第21話 足ツボ効果とジンクスと愛機との別れ

詐欺のようだと考える向きもあるかもしれない。へっぽこも金額聞いて一瞬迷った。でも、進むか引くか悩んだ時には、進むのがへっぽこだった。ダンさんに無理ムリお願いして我儘を通させて貰う。正直、最初は苦い顔をしたダンさんだったが、最後には承諾してくれた。金庫の中に緊急用にしまっていたなけなしの10万を取ってきて、ダンさんに渡す。


「これでお願いします」


で、翌日にマダムが到着。施術して貰う。本当は別料金なのだが、せっかく来たからサービスだと言って、無料でダンさんの足裏も診てくれた。悲鳴が聞こえたが、へっぽこは既に終わってたので、お水をゴクゴク飲んでいた。マダムはダンさんの施術を終え次第、その足ですぐに帰って行った。9年ぶりでもほとんど変わらぬマダムぶりで、また変わらずパワフルだった。そして超薄着だった。年末年始の寒い時期なのに。そういう人だったのだ。心身ともに強靭な人は暑さ寒さに強いのかもしれない。最初に会った時は寒そうに見えたけど、それはへっぽこの勘違いだったのか、寒いけど我慢が出来る人だったのか。何はともあれ、お節介なへっぽこが話しかける機会をくれただけなのかもしれない。

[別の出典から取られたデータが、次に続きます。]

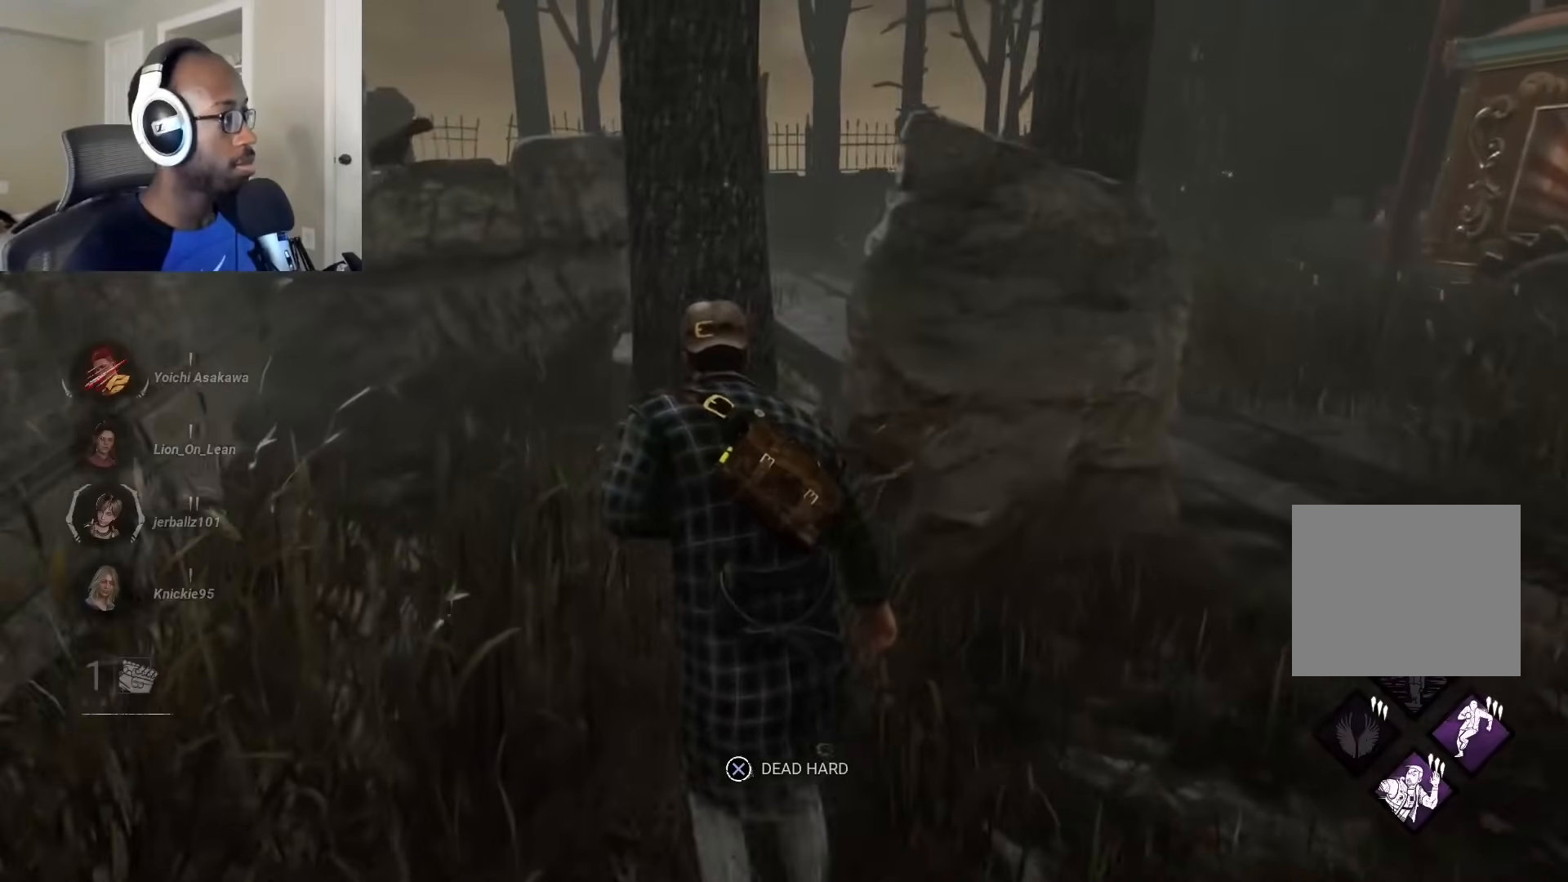
{"buttons": ["L1"], "left_stick": "left", "right_stick": "center", "events": [[100, "right_stick", "right"], [200, "left_stick", "left"], [367, "right_stick", "center"]]}
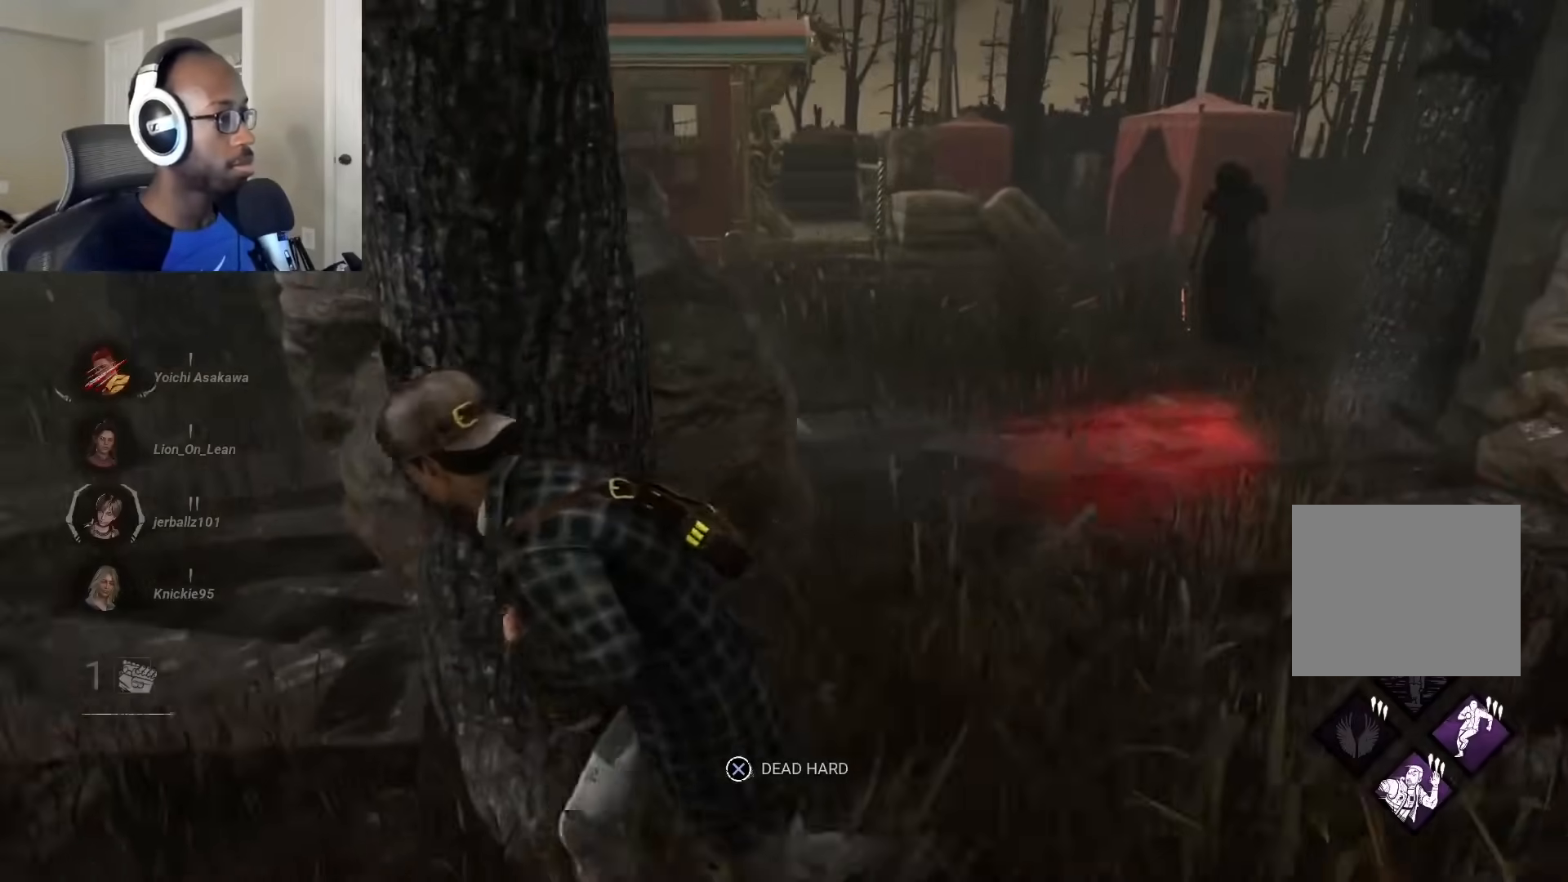
{"buttons": ["L1"], "left_stick": "left", "right_stick": "center", "events": []}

 で、肝心な施術の効果はと言えば、実はあまりよくわからない。というか記憶が何故かぽんと飛んでる。痛かったのだろうが、それよりなんと言うか、あ、これで大丈夫だと思った記憶だけ残ってる。


 結論から言えば、へっぽこの癌はスッキリサッパリとは消えなかったのだろうと思う。施術の前後で検査したワケじゃないから確かめようはないけど。でも、へっぽこのその子は、そんな簡単に消えてくれるような可愛い大きさの癌ではなかったし、それにへっぽこの頭は理詰めのカチカチ。素直なおばあちゃんとは違った。ただ、マダムの不思議なパワーだけは貰って、よし、出来る限りのことはやったぞ。これで何があろうと悔い無し、という充足感だけは得られた。多分それで良かったのだ。


 また、その短い2週間の間にへっぽこは身辺整理もしておいた。


よく、死ぬ前には虫の知らせか身辺整理をすると聞く。実際、へっぽこの父もそうだった。だから身辺整理をしたらいけないという噂を聞いたこともあったけど、その時のへっぽこ宅では、通帳から印鑑から生命保険やら連絡先から何やら、PCも暗証番号も全てへっぽこ管理の元にあった。本当にへっぽこが死んでしまったらヤバイ。


へっぽこは思いつく限りのメモを書き残し、それから家族にも見られたくないような黒歴史?ものなどはこっそりまとめてゴミとして処分し、当時開いてたブログのワードプレスデータや画像データ、書き溜めてたテキストデータなど、愛機MacBook Air1stちゃんのデータのバックアップも思いつく限り取った。そして再度入院する直前に

「今までありがとね。行ってくるね」と声をかけてシャットダウンして病院へと向かった。


 二度と帰れない覚悟もした上で家を出ることで、全力で手術を乗り切ろうと思ったのだ。


 まぁ、一回目の手術の時に既に三途の川を渡りかけてるので、今思うとタイミングを外してる感もあるのだが、へっぽこ的には、準備万端だと、そっちには進まない、というマーフィーの法則?に則りたかったのだ。ジンクスって結局本人の心を整える為にあるのだと思う。


 そうして着いた病院では、同じ病室の同じベッドと景色が待っていてくれた。ちょうど患者が少ない時期だったのか、またはへっぽこの次の手術の大変さゆえと手術日程により確保されていたのか、よくわからないけど、素直にラッキーということにして、また入院生活が始まった。

しかしそこからの2ヶ月は本当に長かった。もう2度と戻りたくない。